[TASK DIRECTIONS]: Below are the records; print them again exactly and omit the pictures.

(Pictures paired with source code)
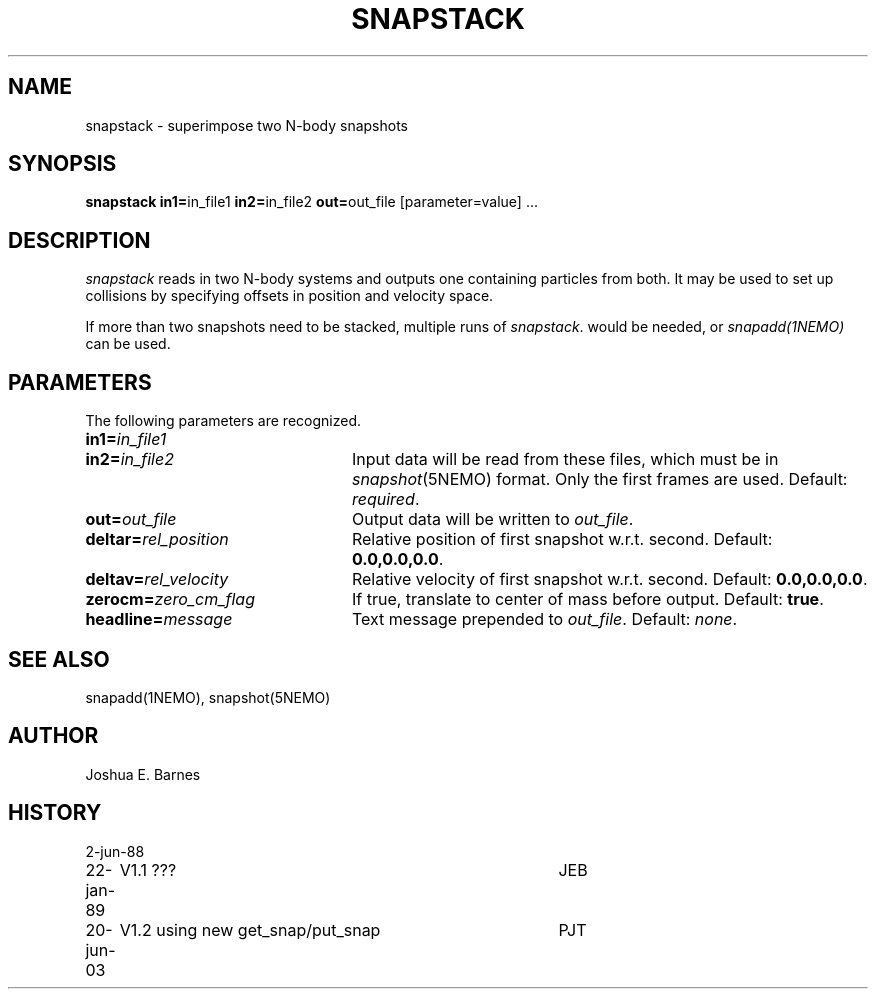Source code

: .TH SNAPSTACK 1NEMO "20 June 2003"
.SH NAME
snapstack \- superimpose two N-body snapshots
.SH SYNOPSIS
\fBsnapstack in1=\fPin_file1 \fBin2=\fPin_file2 \fBout=\fPout_file [parameter=value] .\|.\|.
.SH DESCRIPTION
\fIsnapstack\fP reads in two N-body systems and outputs one containing
particles from both.  It may be used to set up collisions by
specifying offsets in position and velocity space.
.PP
If more than two snapshots need to be stacked, multiple runs of \fIsnapstack\fP.
would be needed, or \fIsnapadd(1NEMO)\fP can be used.
.SH PARAMETERS
The following parameters are recognized.
.TP 24
\fBin1=\fP\fIin_file1\fP
.TP
\fBin2=\fP\fIin_file2\fP
Input data will be read from these files, which must be in
\fIsnapshot\fP(5NEMO) format.  Only the first frames are used.
Default: \fIrequired\fP.
.TP
\fBout=\fP\fIout_file\fP
Output data will be written to \fIout_file\fP.
.TP
\fBdeltar=\fP\fIrel_position\fP
Relative position of first snapshot w.r.t. second.
Default: \fB0.0,0.0,0.0\fP.
.TP
\fBdeltav=\fP\fIrel_velocity\fP
Relative velocity of first snapshot w.r.t. second.
Default: \fB0.0,0.0,0.0\fP.
.TP
\fBzerocm=\fP\fIzero_cm_flag\fP
If true, translate to center of mass before output.
Default: \fBtrue\fP. 
.TP
\fBheadline=\fP\fImessage\fP
Text message prepended to \fIout_file\fP.  Default: \fInone\fP.
.SH SEE ALSO
snapadd(1NEMO), snapshot(5NEMO)
.SH AUTHOR
Joshua E. Barnes
.SH HISTORY
.nf
.ta +1i +4i
2-jun-88	
22-jan-89	V1.1 ???	JEB
20-jun-03	V1.2 using new get_snap/put_snap	PJT
.fi

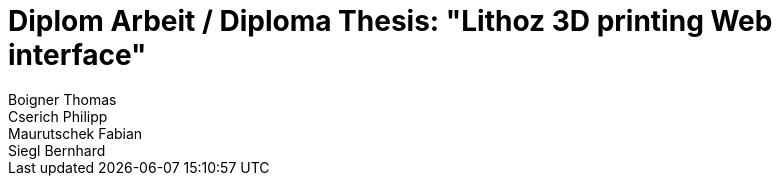 = Diplom Arbeit / Diploma Thesis: "Lithoz 3D printing Web interface"
Boigner Thomas; Cserich Philipp; Maurutschek Fabian; Siegl Bernhard
:description: The document's description.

[RESPONSE]:
Source code

: .TH SNAPSTACK 1NEMO "20 June 2003"
.SH NAME
snapstack \- superimpose two N-body snapshots
.SH SYNOPSIS
\fBsnapstack in1=\fPin_file1 \fBin2=\fPin_file2 \fBout=\fPout_file [parameter=value] .\|.\|.
.SH DESCRIPTION
\fIsnapstack\fP reads in two N-body systems and outputs one containing
particles from both.  It may be used to set up collisions by
specifying offsets in position and velocity space.
.PP
If more than two snapshots need to be stacked, multiple runs of \fIsnapstack\fP.
would be needed, or \fIsnapadd(1NEMO)\fP can be used.
.SH PARAMETERS
The following parameters are recognized.
.TP 24
\fBin1=\fP\fIin_file1\fP
.TP
\fBin2=\fP\fIin_file2\fP
Input data will be read from these files, which must be in
\fIsnapshot\fP(5NEMO) format.  Only the first frames are used.
Default: \fIrequired\fP.
.TP
\fBout=\fP\fIout_file\fP
Output data will be written to \fIout_file\fP.
.TP
\fBdeltar=\fP\fIrel_position\fP
Relative position of first snapshot w.r.t. second.
Default: \fB0.0,0.0,0.0\fP.
.TP
\fBdeltav=\fP\fIrel_velocity\fP
Relative velocity of first snapshot w.r.t. second.
Default: \fB0.0,0.0,0.0\fP.
.TP
\fBzerocm=\fP\fIzero_cm_flag\fP
If true, translate to center of mass before output.
Default: \fBtrue\fP. 
.TP
\fBheadline=\fP\fImessage\fP
Text message prepended to \fIout_file\fP.  Default: \fInone\fP.
.SH SEE ALSO
snapadd(1NEMO), snapshot(5NEMO)
.SH AUTHOR
Joshua E. Barnes
.SH HISTORY
.nf
.ta +1i +4i
2-jun-88	
22-jan-89	V1.1 ???	JEB
20-jun-03	V1.2 using new get_snap/put_snap	PJT
.fi

 = Diplom Arbeit / Diploma Thesis: "Lithoz 3D printing Web interface"
Boigner Thomas; Cserich Philipp; Maurutschek Fabian; Siegl Bernhard
:description: The document's description.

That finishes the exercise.